More Say On Afghanistan
- February 18th, 2008
- Posted by EUEditor
The Australian Defence Minister, Joel Fitzgibbon, says NATO will give him information previously withheld on strategic planning, before the alliance holds top level talks on Afghanistan this April.
Mr Fitzgibbon (picture) has been agitating for a place at the table for Australia when NATO works on military plans, against legal restrictions it has on consultation with non-alliance governments.
He said today the NATO Secretary General, Jaap de Hoop Scheffer, had confirmed that Australian officials would be properly informed, before the preparation of a draft statement on the way forward for Afghanistan.
The statement is to go to the summit of heads of government of the alliance at Bucharest in April.
The Minister told Australian radio the Australian government was not planning to send more forces to Afghanistan, and would not do so until a number of NATO member countries did more, by removing restrictions on use of their troops in the field.

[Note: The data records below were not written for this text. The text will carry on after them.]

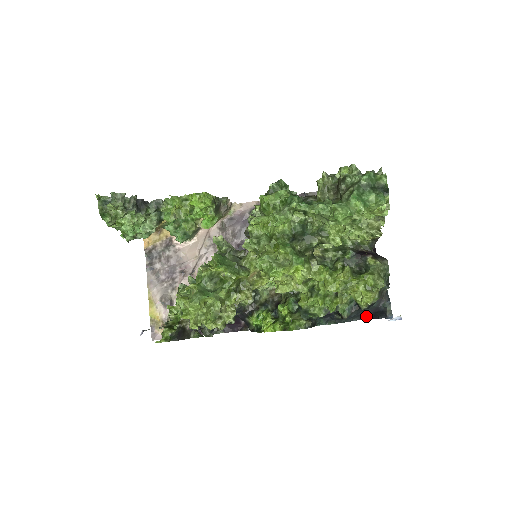
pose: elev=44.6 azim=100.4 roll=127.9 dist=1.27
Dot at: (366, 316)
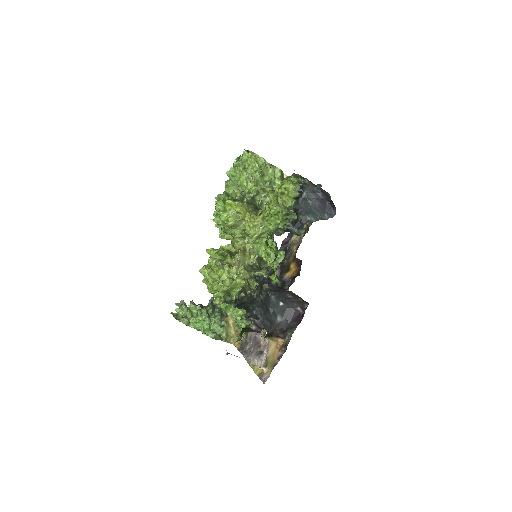
Dot at: (332, 211)
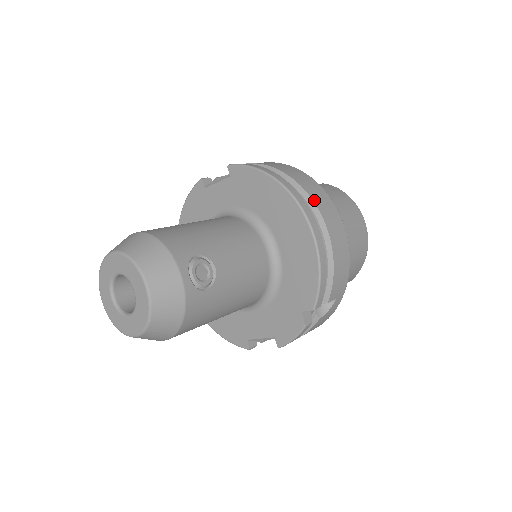
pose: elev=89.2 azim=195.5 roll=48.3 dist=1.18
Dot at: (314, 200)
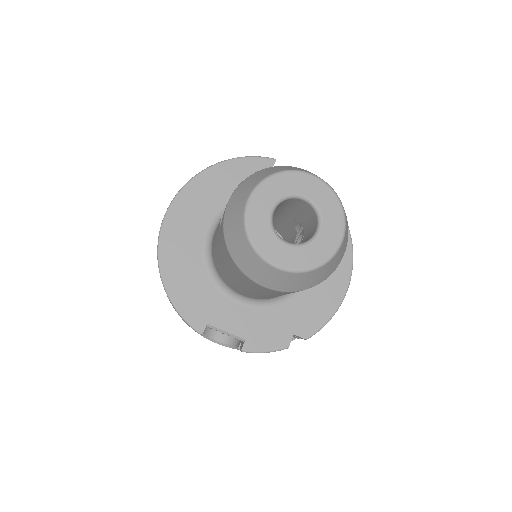
Dot at: occluded
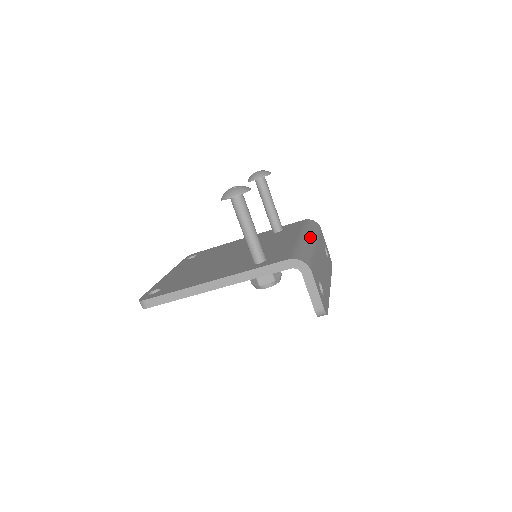
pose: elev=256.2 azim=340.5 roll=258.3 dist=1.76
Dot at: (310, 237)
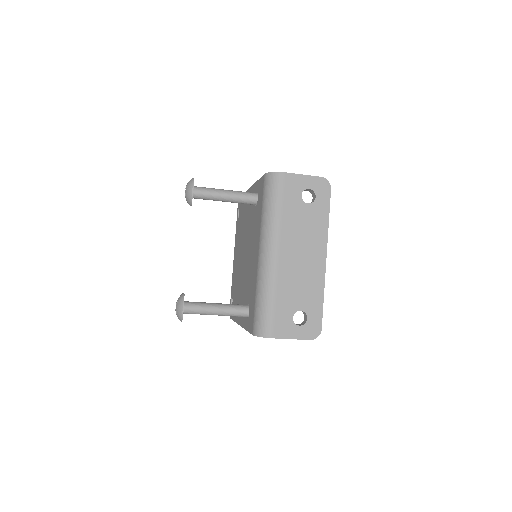
Dot at: (267, 250)
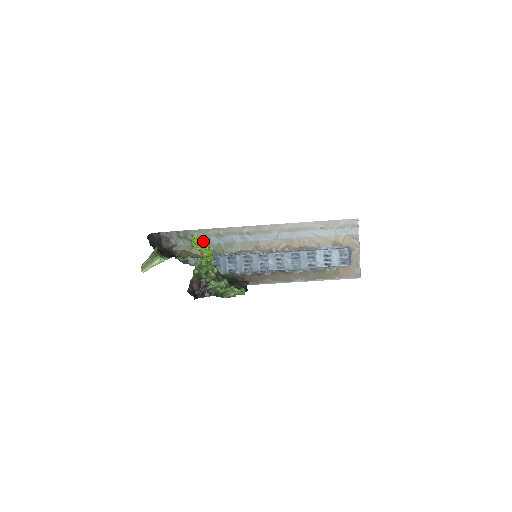
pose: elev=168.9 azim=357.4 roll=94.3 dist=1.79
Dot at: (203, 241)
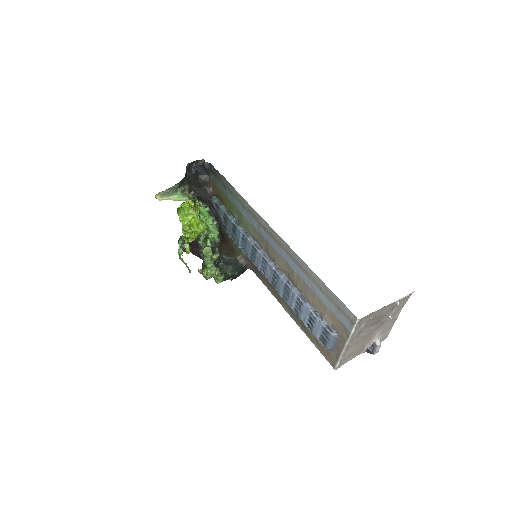
Dot at: (234, 200)
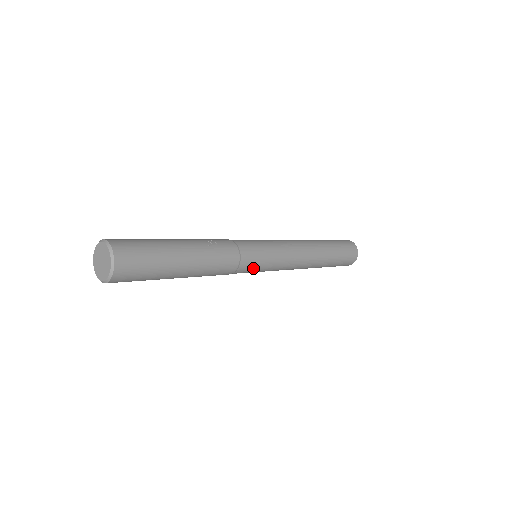
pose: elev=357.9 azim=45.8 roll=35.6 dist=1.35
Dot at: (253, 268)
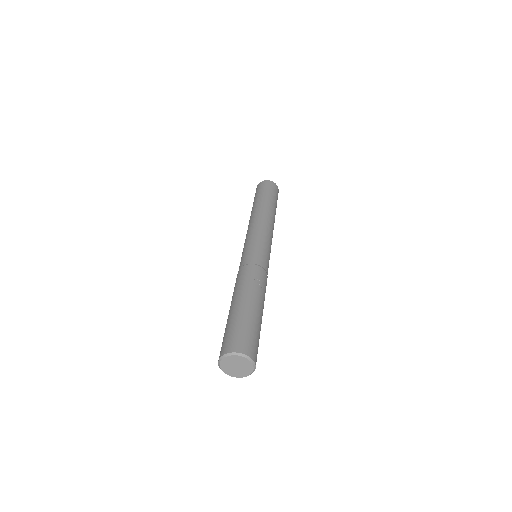
Dot at: occluded
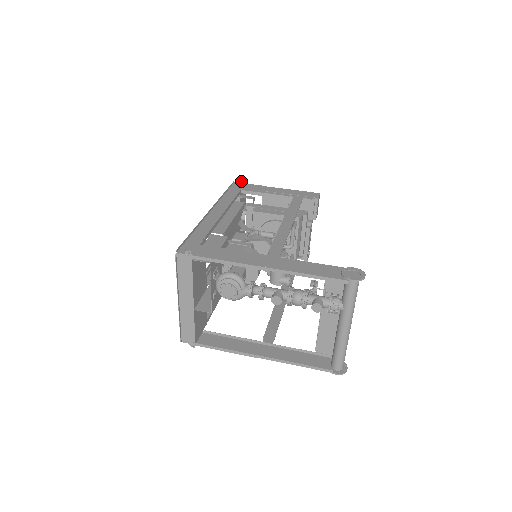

However it had been considering the configuration of the numbers which determined the percentage of combat forces in the total.,
He said more could be done in helping to train the Afghan National Army which had been failing to hold on to gains made by allied troops against Taliban insurgents, and to boost Afghan police efforts against the opium trade.
The International Security Assistance Force (ISAF) in Afghanistan operates under NATO command, though 14 of the 40 countries involved are not members of the North Atlantic alliance — periodically raising issues over information sharing and policy.
Reference:
Joel Fitzgibbon, Defence Minister (Australia), interview Fran Kelly, ABC Radio National, 09:00 AEST, 18.2.08.